The St. Louis Cardinals (with the Marlins, the Orioles' nearest neighbor) peaked in ticket sales during the last years of slugger Mark McGwire's career. He's been retired for two seasons, so tickets to see the Cardinals may be easier to get on short notice. Prices for the best seats for both teams' games at their shared Harry Dean Stadium are the most expensive in the Grapefruit League at $21 and $22.
By comparison, Oriole tickets in Fort Lauderdale are $15 for box seats, $10 reserved grandstand and $7 general admission bleachers ($3 for children age 14 and younger) - with advance-sale grandstand seats for seniors $5 on weekdays.
Spring training can be habit-forming. For Dawn Nock and her friend Nancy Warner, of Dover, Del., it has become an annual two-week vacation.
"It's something I wanted to do before I turned 40," Nock says of her pre-season ritual begun in 1996. "I made it."
Nock, supervisor of licensing and jury commissioner for the Queen Anne's County Circuit Court, says she is getting ready for her ninth trip, and looking forward to more than baseball.
The trip, Nock says, has the feel of a family reunion. She sees many of the same vacationers every year at the Sea Shell Resort Motel in Pompano Beach - a block from the surf, and closer to the ballpark than many of the more expensive digs a few miles south along Lauderdale's beach.
And Nock says she is pleased with the Orioles' 2004 prospects: "This year, we actually have a team to watch," she says, referring to the off-season acquisitions of Lopez, Tejada and Palmeiro, and the return of Sidney Ponson to the pitching mound after a brief stint with the San Francisco Giants.
On paper, the Orioles look like contenders. And at spring training games, you can get a look at just how good the team might be.
The Orioles are scheduled to close out spring training with an exhibition game against the Cincinnati Reds on Saturday, April 3, in Chattanooga, Tenn., and fly home for the season opener April 4 at Oriole Park, where undoubtedly it will be a lot colder, a lot more crowded and more expensive than at Fort Lauderdale Stadium.
But, hey - that's baseball.
WHEN YOU GO
Getting there: Fort Lauderdale is nearly 1,100 miles from Baltimore - at a minimum one day's drive. Several major airlines offer connecting service between BWI and Florida locations. In addition, Southwest Airlines (800-435-9792; www.southwestairlines.com) flies nonstop to Fort Lauderdale.
Getting around: If you follow the Orioles on the road, book a rental car with unlimited mileage. This year, I found an online deal through Hertz (800-654-3131; www.hertz.com) for a $115.76 weekly rate (before taxes and airport fees) combining a AAA discount and a Hertz promotion.
Lodging: Even in March, when prices can run $150 to $300 a night at oceanfront hotels in Fort Lauderdale, bargains abound. It's easy to find lodging for $60 to $80 a short distance from the water in smaller motels in towns like Pompano Beach and Hollywood.

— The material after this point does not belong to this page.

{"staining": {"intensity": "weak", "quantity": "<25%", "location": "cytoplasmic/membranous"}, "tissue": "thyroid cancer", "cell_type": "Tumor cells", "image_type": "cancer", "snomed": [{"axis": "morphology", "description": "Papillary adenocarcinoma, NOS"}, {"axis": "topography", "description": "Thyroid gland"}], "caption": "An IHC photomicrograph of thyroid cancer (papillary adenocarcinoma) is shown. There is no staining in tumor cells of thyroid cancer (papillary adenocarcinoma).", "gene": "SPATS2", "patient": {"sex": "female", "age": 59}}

Dawn Nock's favorite place, the little Sea Shell Resort Motel in Pompano (800-536-0567; www.seashellresortmotel.com), has a one-bedroom efficiency at $75 and is about a 10-minute drive from Fort Lauderdale Stadium. I've stayed nearby for comparable prices at the Ronny Dee Resort Motel (954-943-3020), which recently changed ownership.

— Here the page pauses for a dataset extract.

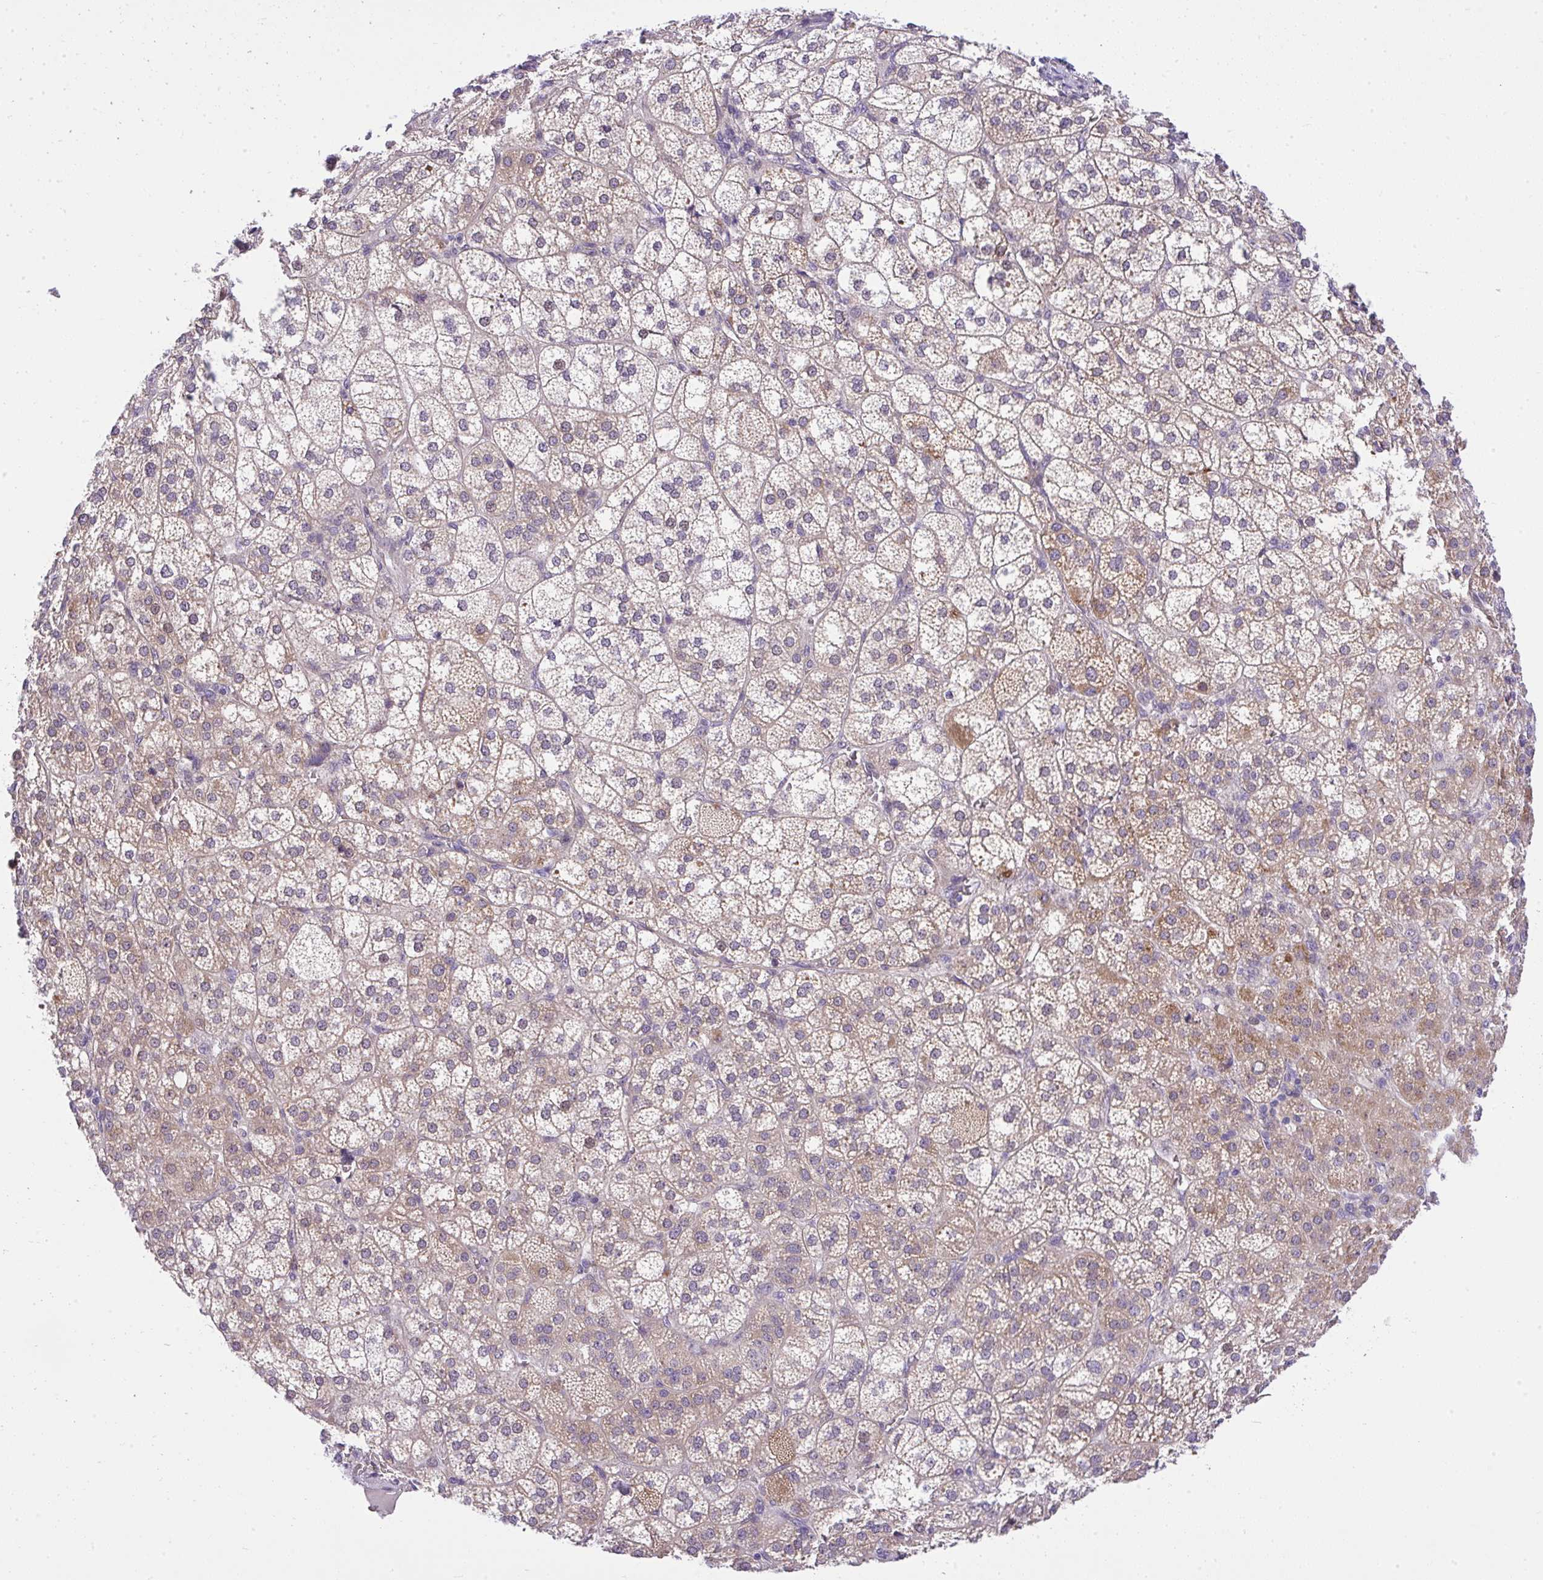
{"staining": {"intensity": "moderate", "quantity": "25%-75%", "location": "cytoplasmic/membranous,nuclear"}, "tissue": "adrenal gland", "cell_type": "Glandular cells", "image_type": "normal", "snomed": [{"axis": "morphology", "description": "Normal tissue, NOS"}, {"axis": "topography", "description": "Adrenal gland"}], "caption": "Immunohistochemical staining of unremarkable adrenal gland demonstrates medium levels of moderate cytoplasmic/membranous,nuclear positivity in approximately 25%-75% of glandular cells. (DAB IHC, brown staining for protein, blue staining for nuclei).", "gene": "CHIA", "patient": {"sex": "female", "age": 60}}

Orioles tickets: For the Orioles at Fort Lauderdale, call 954-776-1921 for information or a faxable order form. Or you can visit the team's Web site, www.theorioles.com. The Major League Baseball Web site, www.mlb.com, includes links to spring training information and tickets for all teams in Florida (as well as the other big-league squads making up the Cactus League in Arizona).